Нынешняя российская власть живет двумя страхами: за свое имущество и за свое будущее. Это наследие приватизации и двух революций, в ходе которых была вначале приватизирована свобода, а затем и собственность, довлеет над нынешней российской элитой, стремящейся обезопасить себя на Западе, под защитой Британской короны и американского могущества. Именно эти наследственные страхи буквально разъедают соединительную ткань власти, вынуждая руки, ноги и голову двигаться в разные стороны. Со стороны данная несобранность движений выглядит, как клановое деление власти на правящие группы, но все вместе эти члены одной элиты представляют собой хаотическое действие разрозненных частей. Поэтому возникает ощущение саботажа во власти, наплевательское отношение исполнителей к порученным делам, а также прямая заинтересованность в результате только там, где можно разделить государственные деньги.

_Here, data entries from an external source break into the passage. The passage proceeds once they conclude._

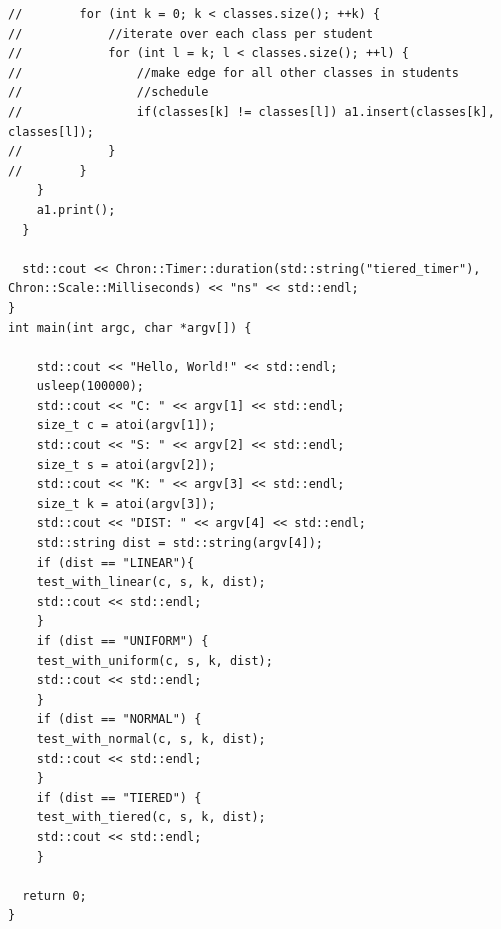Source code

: \documentclass[11pt]{article}
\begin{document}
\begin{verbatim}
//        for (int k = 0; k < classes.size(); ++k) {
//            //iterate over each class per student
//            for (int l = k; l < classes.size(); ++l) {
//                //make edge for all other classes in students
//                //schedule
//                if(classes[k] != classes[l]) a1.insert(classes[k], classes[l]);
//            }
//        }
    }
    a1.print();
  }

  std::cout << Chron::Timer::duration(std::string("tiered_timer"), Chron::Scale::Milliseconds) << "ns" << std::endl;
}
int main(int argc, char *argv[]) {

    std::cout << "Hello, World!" << std::endl;
    usleep(100000);
    std::cout << "C: " << argv[1] << std::endl;
    size_t c = atoi(argv[1]);
    std::cout << "S: " << argv[2] << std::endl;
    size_t s = atoi(argv[2]);
    std::cout << "K: " << argv[3] << std::endl;
    size_t k = atoi(argv[3]);
    std::cout << "DIST: " << argv[4] << std::endl;
    std::string dist = std::string(argv[4]);
    if (dist == "LINEAR"){ 
    test_with_linear(c, s, k, dist);
    std::cout << std::endl;
    }
    if (dist == "UNIFORM") {
    test_with_uniform(c, s, k, dist);
    std::cout << std::endl;
    }
    if (dist == "NORMAL") {
    test_with_normal(c, s, k, dist);
    std::cout << std::endl;
    }
    if (dist == "TIERED") {
    test_with_tiered(c, s, k, dist);
    std::cout << std::endl;
    }

  return 0;
}
\end{verbatim}
\end{document}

Точно так происходило накануне первой революции 1917 года, когда никто из высших сановников и даже из представителей Дома Романовых не понимал Николая II, не желал следовать за ним, дышать тем воздухом, которым дышал он. Постоянная чехарда сановников, вмешательство зарубежных стран во внутренние дела Российской Империи, воровство и казнокрадство сделали возможным появление революционной ржи, разъедающей ткань государства и общества. Это действие не было нигилизмом, ненавистью к правящему классу или стойким желанием республики – в воздухе носилось нежелание Царя, усталость всех, даже великокняжеской фронды от первого лица, хотя такое положение дел в рамках наследственного Самодержавия невозможно, немыслимо. Однако невозможное стало не просто возможным, но изменило ход истории, припустило время вперед, но без четкого образа будущего. И без Царя!
Как можно охарактеризовать это время? Страх? Нет, не страх, элите нечего было бояться революции – она сама ее устраивала. Свобода? Да, свобода от прежних порядков, от давно установившегося положения дел, когда даже классовое общество докатилось до равенства, не имущественного, но общественного. Власть внезапно стала коллективной, распространив политический парламентаризм на все формы исполнительной власти. Обуянные свободой без Царя, мало кто понимал, что ответственность с руководителей революция не снимает. А как же свобода? Нет ее, этой продажной девки, свобода покупается и продается, свободой заражают массы неизлечимой болезнью, а после ведут на плаху тех, кто воспринял свободу слишком лично. Свобода поколебала государственность, создала большевистскую тиранию и узурпацию власти одной партией. Вот, что такое свобода в России, ложно понятая и ложно проданная!
Разве не так было в 1991 году и вплоть до октября 1993 года, когда снова начались репрессии власти? Свобода, как государственная анархия долго не живет, ее обязательно приведут в стойло и повесят хомут на шею – ведь нужно пахать бескрайнее русское поле. И сегодня, спустя сто лет после первой свободы, мы вновь оказались в желании новой свободы. Но от чего? Свободным от России быть нельзя – это утопия, свободным от общего дела быть нельзя – это опасно для всех, следовательно, новая свобода опять будет свободой от прежних порядков, которые, наверняка, были более либеральными, чем будущие репрессии. Такой парадокс!